Despite the hurricanes, the McIlhenny Co. (www.tabasco.com) is moving ahead with plans to open a Warehouse District museum for its world-famous product, Tabasco sauce. The museum and company store will open in the St. Charles Avenue building that once housed the Hummingbird Hotel & Grill. Company president Paul McIlhenny says the museum could be open within a year. The company's production facility on Avery Island in Iberia Parish was untouched by Hurricane Katrina. Located on a salt dome at the highest elevation in the region, its sturdy brick buildings also weathered Hurricane Rita well. But dozens of the company's employees were flooded out of their homes in the nearby communities and much of the locally grown hot pepper seed crop was destroyed.
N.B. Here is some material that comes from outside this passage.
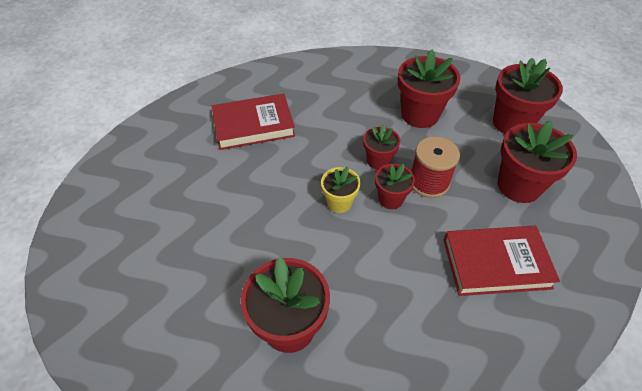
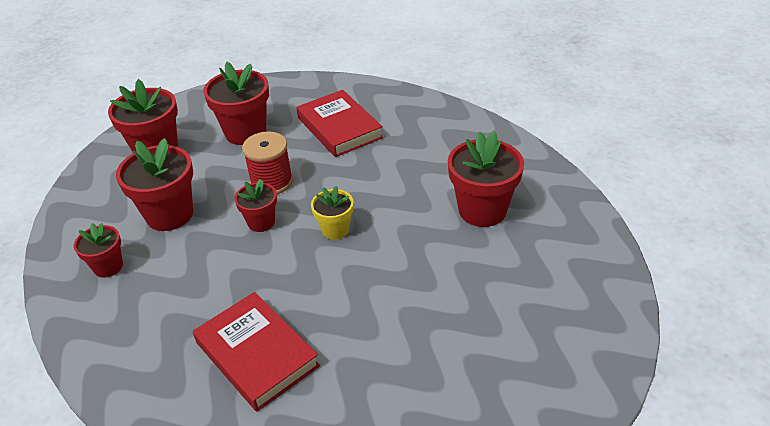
camera: 115 degrees left, 10 degrees down
red flower pot [375,164,415,209] -> red flower pot moved to [74,223,123,278]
Operations were barely disrupted, however, because the vast majority of the peppers that go into Tabasco sauce are grown on farms in Central and South America.
The storm also delayed the opening of the latest franchise location of the growing Melting Pot (1820 St. Charles Ave., 525-3225; www.meltinpot.com) fondue restaurant chain. The restaurant, scheduled to open Sept. 7, instead opened three months later to the day, Dec. 7, in a former Lower Garden District office building. The local franchise owner is Christopher Womack , a Louisiana native and Tulane graduate who has owned the Melting Pot restaurant in Baton Rouge since 1999. Melting Pot restaurants serve a variety of fondue styles, including cheese, chocolate, oil and broth, used to prepare meals at the table. The company was started in Maitland, Fla., in 1975. After growing slowly through the 1980s, franchise expansion took off in the late 1990s, bringing the Tampa-based company more than 90 locations now. The New Orleans Melting Pot opens for dinner daily at 5 p.m. and also serves its cheese and chocolate fondues at the bar.